By contrast, Adam said that when he examined the data behind current ALS therapies and trials, the gap was stark. Signals that would not survive scrutiny in oncology are often the best available options in neurodegeneration. Participation in trials still matters deeply, but the expectation today is more about advancing the field than delivering near-term personal benefit.
He explained, “The best expectation is that you’re going to advance the field, but not likely get any personal benefit yet.”
That realization, he said, was sobering. It also clarified the work ahead.
When the disease enters your family
As an MD-PhD, Adam quickly came to understand ALS at the molecular level. As a son, he has lived alongside its progression.

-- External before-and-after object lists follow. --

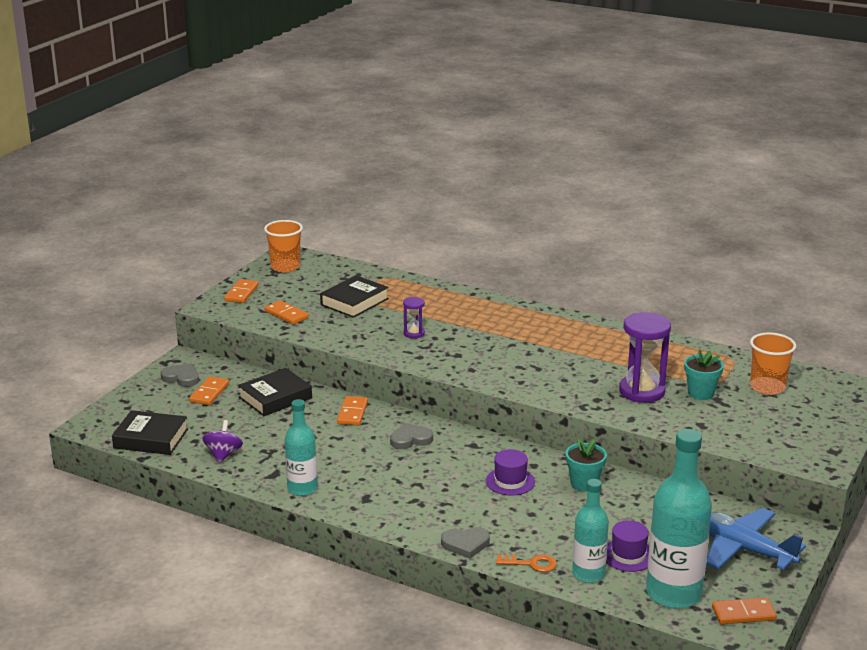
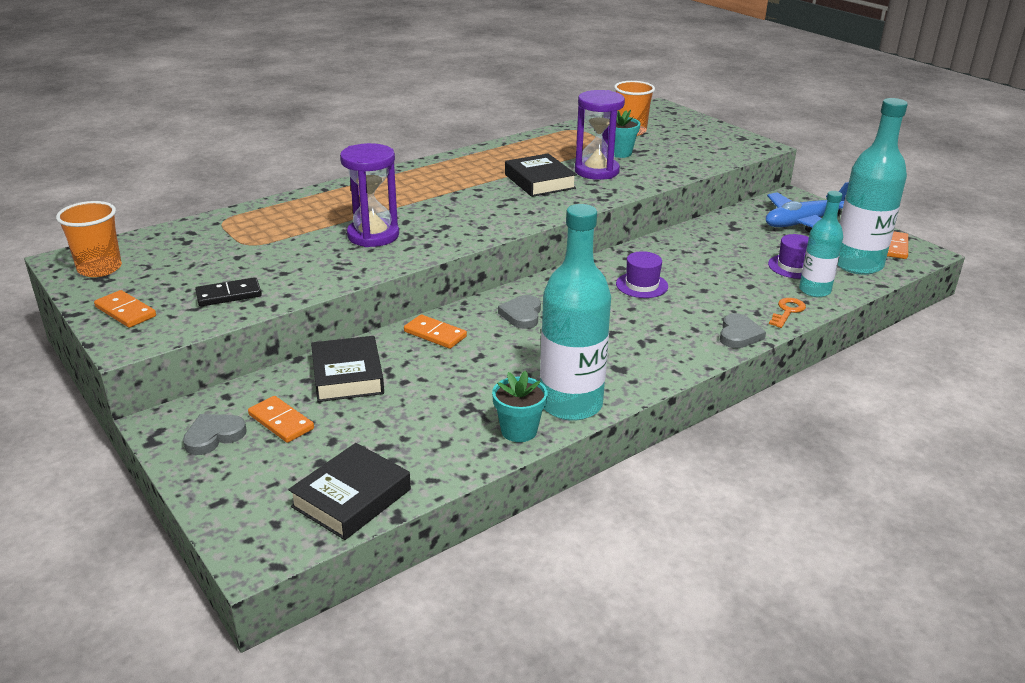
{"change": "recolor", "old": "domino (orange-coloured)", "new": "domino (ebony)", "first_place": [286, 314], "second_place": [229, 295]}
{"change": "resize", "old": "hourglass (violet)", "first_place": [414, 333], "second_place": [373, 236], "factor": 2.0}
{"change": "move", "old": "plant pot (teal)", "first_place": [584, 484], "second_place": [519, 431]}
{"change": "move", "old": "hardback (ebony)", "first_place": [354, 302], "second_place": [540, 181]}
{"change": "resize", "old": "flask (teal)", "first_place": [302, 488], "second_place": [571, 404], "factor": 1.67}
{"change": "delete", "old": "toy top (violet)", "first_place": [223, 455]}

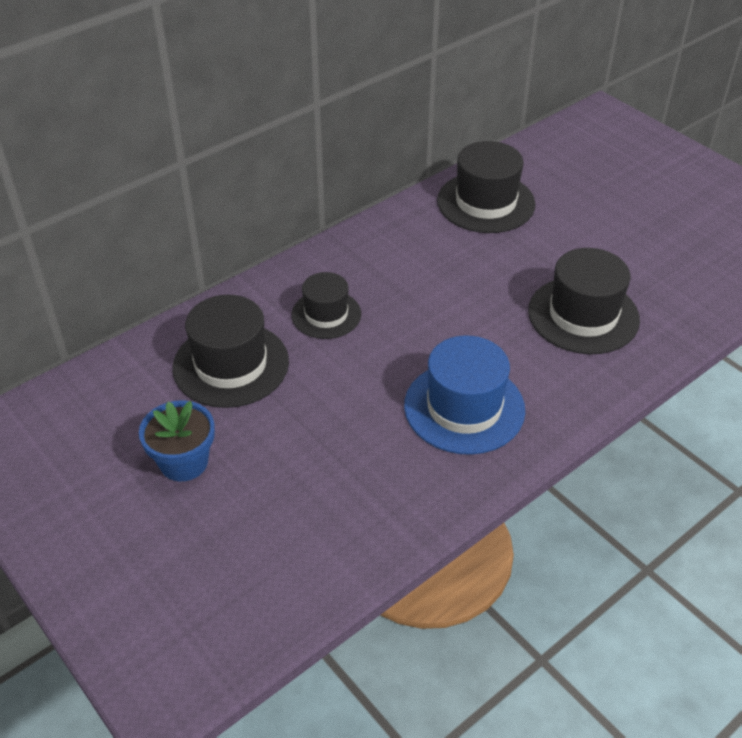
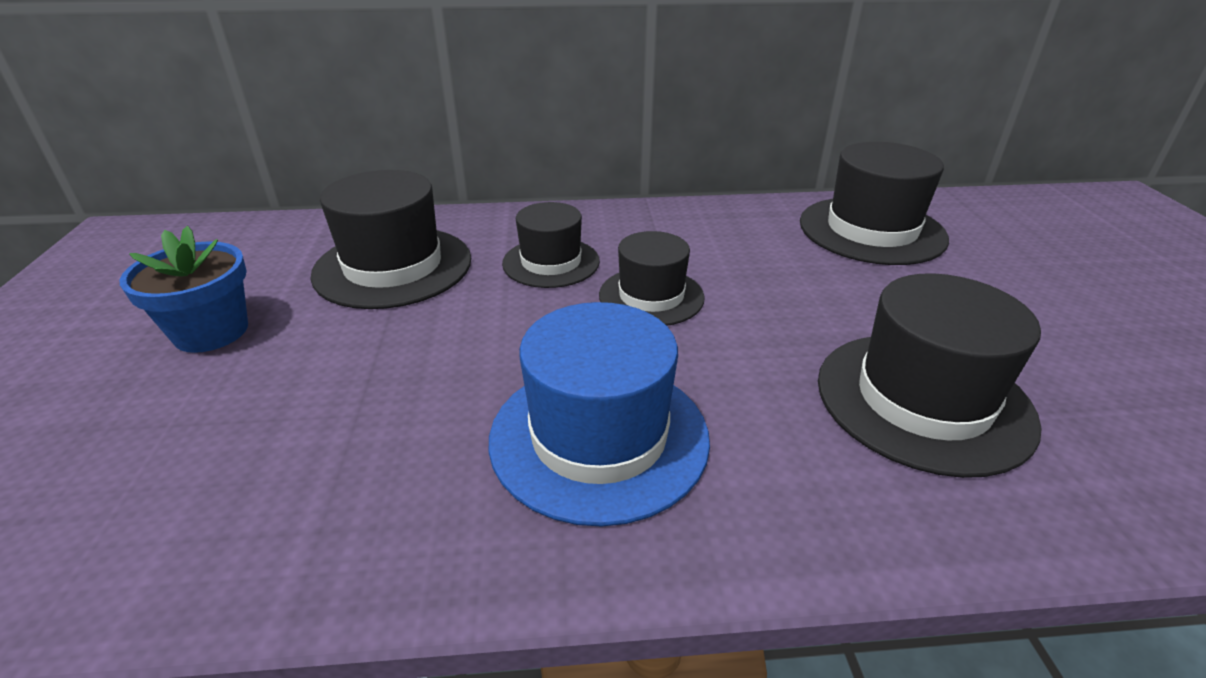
{"change": "insert", "new": "tall hat (ebony)", "second_place": [651, 296]}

He described how his understanding shifted from focusing on disease-modifying potential to prioritizing quality of life. While no therapy can yet stop the disease, symptom management, anticipatory care, and honest communication can still make a meaningful difference.
Adam spoke about the importance of clinicians who walk families through what may come next, not with false hope, but with preparedness. Knowing what symptoms might emerge, and knowing there are ways to manage them, can reduce fear and restore a sense of agency.
Emotionally, the adjustment was real. His mother, once highly social, began spending less time out and about. Speech became harder. Mobility increasingly required assistance. These changes are not theoretical, and they are not gradual in the way families wish they would be.
Genetics, knowledge, and hard questions
Adam also reflected on the complicated role of genetics in ALS. While only a minority of cases are driven by known genetic variants, those insights matter enormously for understanding disease mechanisms. He explained, “You need to understand the pathophysiology at the molecular level to treat the disease. Genetics is the first insight into that.”
At the same time, he said that genetic knowledge comes with emotional weight. Testing can raise questions not only about treatment options, but about risk for children and future generations. In oncology, genes like BRCA reshaped the management of disease when targeted therapies were approved, but only after years of painful uncertainty.
ALS, he said, is earlier in that journey. Genetics will be part of the answer, but not the whole one. Still, understanding disease biology at a molecular level is non-negotiable if effective treatments are ever to emerge.
Why Target ALS matters
Before ALS touched his own family, Adam knew of Target ALS through personal connections to Dan Doctoroff. What stood out to him, once he engaged more deeply, was not a single project or program, but the structure being built underneath the science.
He said what Target ALS is assembling looks like the foundation that enabled progress in oncology: shared resources, collaborative data platforms, and deep investment in enabling technologies like genomics and proteomics. Rather than isolated bets, it is an ecosystem designed to let many ideas advance faster.
From his vantage point, that approach is not optional. History suggests it is the only path that has ever worked at scale.